Nous avons trop peu parlé du livre de M. Cherbuliez, et, en critique égoïste, nous avons profité de l’occasion qu’il nous offrait pour développer notre thèse sur la nature du génie du Tasse, sur la cause psychologique et physiologique de ses malheurs, qui, croyons-nous, eurent leur origine dans les obscurités de l’âme et du tempérament. Le Tasse ne fut pas heureux précisément parce qu’il était né pour le bonheur. Voilà notre thèse, que nous livrons à notre tour à la critique si pénétrante et si élevée de M. Cherbuliez ; mais nous ne voulons pas terminer sans le remercier au nom des amis de la poésie d’avoir parlé en termes si délicats et si nobles de celui qui fut le chantre accompli des élégances mondaines.
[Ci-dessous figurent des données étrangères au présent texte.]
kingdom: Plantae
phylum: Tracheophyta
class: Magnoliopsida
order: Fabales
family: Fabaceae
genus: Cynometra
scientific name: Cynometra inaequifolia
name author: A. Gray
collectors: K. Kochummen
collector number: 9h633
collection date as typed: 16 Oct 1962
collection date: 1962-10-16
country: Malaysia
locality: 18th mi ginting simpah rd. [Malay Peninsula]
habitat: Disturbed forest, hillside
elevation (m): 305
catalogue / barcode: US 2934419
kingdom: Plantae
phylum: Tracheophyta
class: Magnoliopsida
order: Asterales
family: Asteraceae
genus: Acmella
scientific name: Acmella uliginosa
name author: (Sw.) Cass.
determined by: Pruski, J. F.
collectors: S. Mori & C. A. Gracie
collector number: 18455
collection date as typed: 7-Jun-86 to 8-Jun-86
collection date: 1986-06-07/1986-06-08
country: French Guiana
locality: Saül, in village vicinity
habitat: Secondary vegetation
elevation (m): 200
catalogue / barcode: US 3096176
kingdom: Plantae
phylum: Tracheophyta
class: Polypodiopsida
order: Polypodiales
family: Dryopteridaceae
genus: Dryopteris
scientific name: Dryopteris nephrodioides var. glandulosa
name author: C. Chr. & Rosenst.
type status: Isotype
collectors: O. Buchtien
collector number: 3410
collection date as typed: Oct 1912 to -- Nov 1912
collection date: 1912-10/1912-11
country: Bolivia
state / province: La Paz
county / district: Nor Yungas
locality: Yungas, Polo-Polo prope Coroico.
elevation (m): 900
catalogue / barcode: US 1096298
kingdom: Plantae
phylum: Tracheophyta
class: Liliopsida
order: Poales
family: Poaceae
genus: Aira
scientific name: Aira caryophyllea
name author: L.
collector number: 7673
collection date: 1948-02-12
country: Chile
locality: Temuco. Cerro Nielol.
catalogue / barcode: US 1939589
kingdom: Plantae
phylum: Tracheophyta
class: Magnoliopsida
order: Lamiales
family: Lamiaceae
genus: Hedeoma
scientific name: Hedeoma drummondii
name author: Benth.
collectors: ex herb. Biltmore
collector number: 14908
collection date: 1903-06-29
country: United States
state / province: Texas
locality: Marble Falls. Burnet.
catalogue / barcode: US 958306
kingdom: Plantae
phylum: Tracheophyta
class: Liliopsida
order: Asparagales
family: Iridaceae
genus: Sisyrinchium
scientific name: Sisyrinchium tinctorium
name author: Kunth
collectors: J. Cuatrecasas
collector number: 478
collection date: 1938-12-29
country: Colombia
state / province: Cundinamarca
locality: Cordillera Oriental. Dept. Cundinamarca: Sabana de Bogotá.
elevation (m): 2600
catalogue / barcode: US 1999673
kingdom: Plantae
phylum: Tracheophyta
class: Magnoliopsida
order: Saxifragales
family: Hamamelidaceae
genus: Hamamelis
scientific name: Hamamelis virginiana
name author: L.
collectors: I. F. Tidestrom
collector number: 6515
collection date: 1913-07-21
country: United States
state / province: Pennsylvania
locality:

Le pauvre Tasse n’est pas en faveur de nos jours, et M. Cherbuliez aurait péché par trop d’indulgence et d’enthousiasme que nous n’y verrions aucun mal, car c’est l’injustice que le poète rencontre le plus souvent parmi le public contemporain, quand ce n’est pas l’oubli. Combien y a-t-il aujourd’hui de lecteurs du Tasse, et dans ce petit nombre combien en est-il qui le goûtent réellement et l’apprécient à sa vraie valeur ? Tout récemment nous lisions sur lui, dans un livre remarquable d’un de nos jeunes historiens littéraires, un jugement bien sommaire et bien dur. M. Cherbuliez a essayé de le maintenir à cette place élevée qui est la sienne, et d’où l’on cherche à le faire descendre, et ce n’est après tout que justice. Eh ! sans doute l’inspiration du Tasse n’est pas la grande inspiration, mais c’est une inspiration encore très haute, et, en parcourant l’histoire littéraire, je ne découvre pas une époque, si brillante et si fertile qu’elle soit, qu’un talent de cet ordre ne pût encore embellir et honorer.


EMILE MONTEGUT.

  1. Les derniers numéros du Cours de Littérature familière contiennent une biographie du Tasse, une des meilleures et des plus éloquentes que M. de Lamartine ait écrites.